The U.S. Treasury Department announced Tuesday the release of $8.7 billion to help increase lending to small and minority-owned businesses and people living in poorer communities with limited access to banking.
The funds from the Emergency Capital Investment Program, which was created this year, will go to 186 community-based financial institutions. Vice President Kamala Harris and Treasury Secretary Janet Yellen discussed the investments in remarks at the Freedman’s Bank Forum, which was hosted by the Treasury Department.
“The wealth gap persists today, the homeownership gap persists,” Harris said of the need for the investments. “Black entrepreneurs are three times more likely to report that a lack of access to capital negatively affects their profit margins.”
Yellen stressed that there would be a direct link between the money being provided and businesses in local communities, saying that she recently met the owner of a tea company in Atlanta called “Just Add Honey” who lacked the financial credit to keep all her shops open during the pandemic.
“Here, it’s very easy to connect the policy with the personal,” Yellen said. “What this will do is prevent small business owners of color from closing two of their locations. And better yet, it will help people open two more.”
Black Americans represent 13.4% of the U.S. population, yet Federal Reserve figures show they control just 4.3% of household wealth. More than half of Black household wealth is in the form of pension entitlements, which cannot be passed along to future generations.

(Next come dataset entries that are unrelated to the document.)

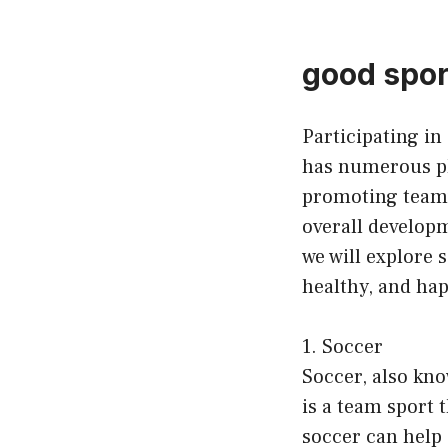
good sport
Participating in 
has numerous ph
promoting teamwo
overall developme
we will explore 
healthy, and hap
1. Soccer
Soccer, also know
is a team sport 
soccer can help 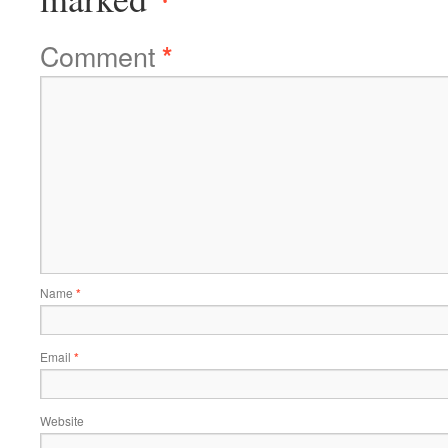
Comment
*
Name
*
Email
*
Website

This inequity makes it harder for people living in predominantly Black communities to qualify for business loans and mortgages in ways that could help build their net worth.
The $8.7 billion will be going to institutions headquartered in 36 states, as well as Guam and Washington, D.C. Roughly 54% of the funds is going to banks and 46% to credit unions. The distributions will range from more than $200 million for the largest institutions to less than $100,000 for smaller ones.